<<<<
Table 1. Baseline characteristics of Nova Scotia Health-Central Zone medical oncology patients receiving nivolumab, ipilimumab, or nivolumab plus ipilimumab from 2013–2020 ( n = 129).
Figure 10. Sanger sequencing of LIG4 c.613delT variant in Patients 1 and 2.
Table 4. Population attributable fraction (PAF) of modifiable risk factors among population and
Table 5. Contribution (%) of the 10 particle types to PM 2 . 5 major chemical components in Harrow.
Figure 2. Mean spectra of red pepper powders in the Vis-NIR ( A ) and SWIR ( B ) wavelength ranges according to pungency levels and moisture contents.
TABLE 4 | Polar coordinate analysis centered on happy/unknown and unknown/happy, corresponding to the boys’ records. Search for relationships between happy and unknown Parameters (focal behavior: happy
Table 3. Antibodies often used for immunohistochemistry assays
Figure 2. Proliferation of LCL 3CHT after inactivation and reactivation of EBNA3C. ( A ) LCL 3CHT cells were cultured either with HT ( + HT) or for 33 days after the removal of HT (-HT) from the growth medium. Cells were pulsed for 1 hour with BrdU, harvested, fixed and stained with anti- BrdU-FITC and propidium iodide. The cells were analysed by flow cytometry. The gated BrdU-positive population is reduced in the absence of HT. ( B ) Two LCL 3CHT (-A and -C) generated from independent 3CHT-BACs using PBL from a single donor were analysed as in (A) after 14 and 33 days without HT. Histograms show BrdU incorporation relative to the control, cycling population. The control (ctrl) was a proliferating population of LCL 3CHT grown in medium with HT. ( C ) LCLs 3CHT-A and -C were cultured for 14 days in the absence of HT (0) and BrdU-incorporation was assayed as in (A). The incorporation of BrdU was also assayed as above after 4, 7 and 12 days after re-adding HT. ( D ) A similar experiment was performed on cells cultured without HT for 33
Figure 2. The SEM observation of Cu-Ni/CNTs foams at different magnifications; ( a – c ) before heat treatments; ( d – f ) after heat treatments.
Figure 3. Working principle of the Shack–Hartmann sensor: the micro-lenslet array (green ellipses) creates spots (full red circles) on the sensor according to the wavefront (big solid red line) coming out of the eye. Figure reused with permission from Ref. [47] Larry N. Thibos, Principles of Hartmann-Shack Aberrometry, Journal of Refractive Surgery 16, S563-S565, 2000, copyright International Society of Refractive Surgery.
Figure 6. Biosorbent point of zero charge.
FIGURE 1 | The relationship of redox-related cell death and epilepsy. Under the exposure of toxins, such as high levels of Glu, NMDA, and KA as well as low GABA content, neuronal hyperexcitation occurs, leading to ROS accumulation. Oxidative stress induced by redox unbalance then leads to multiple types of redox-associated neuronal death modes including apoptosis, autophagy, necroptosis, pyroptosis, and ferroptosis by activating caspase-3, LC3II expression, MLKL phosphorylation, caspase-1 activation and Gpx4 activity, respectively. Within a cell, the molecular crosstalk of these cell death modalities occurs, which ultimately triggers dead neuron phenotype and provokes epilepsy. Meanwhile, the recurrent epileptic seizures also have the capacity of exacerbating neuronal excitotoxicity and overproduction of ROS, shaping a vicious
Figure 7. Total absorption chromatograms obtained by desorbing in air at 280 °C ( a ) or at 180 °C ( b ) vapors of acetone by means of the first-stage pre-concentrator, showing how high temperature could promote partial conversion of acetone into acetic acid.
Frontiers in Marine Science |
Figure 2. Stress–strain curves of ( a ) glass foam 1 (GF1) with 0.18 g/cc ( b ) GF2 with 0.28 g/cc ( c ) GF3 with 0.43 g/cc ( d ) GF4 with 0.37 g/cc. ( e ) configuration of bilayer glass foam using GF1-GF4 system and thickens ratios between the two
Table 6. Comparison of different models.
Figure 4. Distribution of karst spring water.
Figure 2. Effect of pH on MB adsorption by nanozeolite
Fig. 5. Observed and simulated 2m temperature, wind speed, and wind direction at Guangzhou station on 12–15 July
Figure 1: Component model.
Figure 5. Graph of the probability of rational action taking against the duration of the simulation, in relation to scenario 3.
>>>>
TASK OBJECTIVE
Every line above carrying the word "temperature" needs to be shown.

EXERCISE RESPONSE
Figure 7. Total absorption chromatograms obtained by desorbing in air at 280 °C ( a ) or at 180 °C ( b ) vapors of acetone by means of the first-stage pre-concentrator, showing how high temperature could promote partial conversion of acetone into acetic acid.
Fig. 5. Observed and simulated 2m temperature, wind speed, and wind direction at Guangzhou station on 12–15 July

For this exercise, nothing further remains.